Dany Laferrière : Le Cri des oiseaux fous

12/06/2016

Un superbe hommage à Haïti

L'auteur et l'oeuvre

 Dany Laferrière est un écrivain haïtien et québécois d'origine haïtienne, né en 1953 à Haïti et membre de l'Académie française depuis 2013. Il a grandi sous le régime dictatorial de François Duvallier, surnommé Papa Doc, et de son fils Jean-Claude Duvallier (Baby Doc), ce qui a fortement influencé son oeuvre, une grande partie de ses romans étant à caractère autobiographique. Il a notamment écrit Le Cri des oiseaux fous (2000) et L'énigme du retour (2009) pour lequel il a reçu le prix Médicis.

 Le Cri des oiseaux fous est un roman qui relate une nuit de la jeunesse de Laferrière, la plus importante d'entre toutes probablement puisqu'il s'agit de la nuit qui précède son départ forcé d'un Haïti où il n'est plus en sécurité, notamment depuis que son ami et collègue journaliste Gasner s'est fait assassiner par des tontons macoutes, les chiens de garde du gouvernement de Baby Doc.


Vieux Os dans la nuit chaude

 Chacun des nombreux chapitres du roman est associé à l'heure à laquelle se déroulent les faits relatés, ce qui permet de bien cerner le déroulement du récit. Entre 12h07 et 6h58 du matin suivant, le héros du roman, Vieux Os, fait le tour de Port au Prince, du pays, de ses amis, de ses amours, de sa vie. On peut voir dans ce roman une sorte de confession, une explication fournie par Dany Laferrière, comme une justification de sa fuite du fait de la situation dans laquelle il se trouvait ; on a l'impression d'une culpabilité encore mal digérée, d'un exil qui reste un poids sur la conscience.

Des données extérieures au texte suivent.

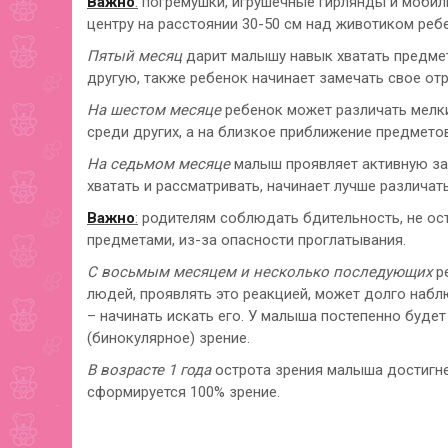
Важно
:
погремушки, игрушечные гирлянды и мобили
центру на расстоянии 30-50 см над животиком ребе
Пятый месяц
дарит малышу навык хватать предмет
другую, также ребенок начинает замечать свое отр
На шестом месяце
ребенок может различать мелк
среди других, а на близкое приближение предметов
На седьмом месяце
малыш проявляет активную заи
хватать и рассматривать, начинает лучше различат
Важно
:
родителям соблюдать бдительность, не ос
предметами, из-за опасности проглатывания.
С восьмым месяцем и несколько последующих
ре
людей, проявлять это реакцией, может долго набл
– начинать искать его. У малыша постепенно буде
(бинокулярное) зрение.
В возрасте 1 года
острота зрения малыша достигнет
сформируется 100% зрение.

 Il est vrai que le choix proposé au protagoniste de l'histoire paraît relativement simple : rester et mourir, ou partir vers un avenir inconnu, dangereux, loin de tout ce qu'il aime. Car, indubitablement, Vieux Os aime cette vie haïtienne qui est magnifiquement décrite dans le roman, une sorte de douce entraide, un amour de l'homme que l'on a développé pour résister à un pouvoir tyrannique et meurtrier.

Syndrome de Stockholm à Haïti

 L'ensemble du roman est habilement équilibré entre des scènes heureuses - la vie quotidienne, les diverses filles que fréquente Vieux Os, le conservatoire dans lequel est adaptée en créole Antigone de Sophocle, qui correspond magnifiquement bien à la situation politique du moment - et un portrait d'abord flou, puis de plus en plus précis et terrifiant, de la violence de la dictature. Torture et meurtres sont décrits avec une précision de connaisseur et une indifférence d'habitué qui font froid dans le dos. Par provocation, Vieux Os va jusqu'à se mêler à la bande des cerbères, une rencontre qui permet de se figurer au mieux l'horreur dont ils étaient capable.

 On peut d'ailleurs, à ce titre, noter que la torture est évoquée plutôt vers la fin du roman (et de la nuit), ce qui est probablement une manière de s'assurer que nous allons lire ce que l'auteur avait à écrire : en effet, une telle description en début de roman aurait été rhédibitoire, mais, une fois que le cadre est bien installé, le lecteur ne peut plus la refuser.

 Les personnages secondaires, malgré leurs apparitions souvent très brèves, ont une réelle profondeur psychologique et semblent vraiment vivants, ce qui permet d'autant plus de se plonger dans le récit.

 En résumé, Le Cri des oiseaux fous est un roman magnifique, admirablement bien écrit, captivant de par son action et de par le cadre qu'il instaure, un tableau réaliste peint avec adresse, qui a quelque chose de sublime : tant fascinant qu'effrayant.

Citations

La seule question qui reste est celle-ci : quelqu'un qui aime peut-il être ridicule ? Pourquoi l'amour semble-t-il parfois ridicule, tandis que la mort ne l'est jamais ?

Si je subis la dictature, je ne peux pas être celui qui doit la combattre. Faut pas trop demander. La même personne ne devrait pas faire les feux boulots à la fois. [...] c'est pour cela que les dictateurs restent si longtemps au pouvoir. On demande à des éclopés de les combattre.

Je ne pense presque jamais, ce sont les souvenirs qui m'assaillent. Toujours un fait, jamais une véritable réflexion.

Tu reviendras un jour. Va te mettre à l'abri de ces démons. Tu seras plus utile vivant que mort.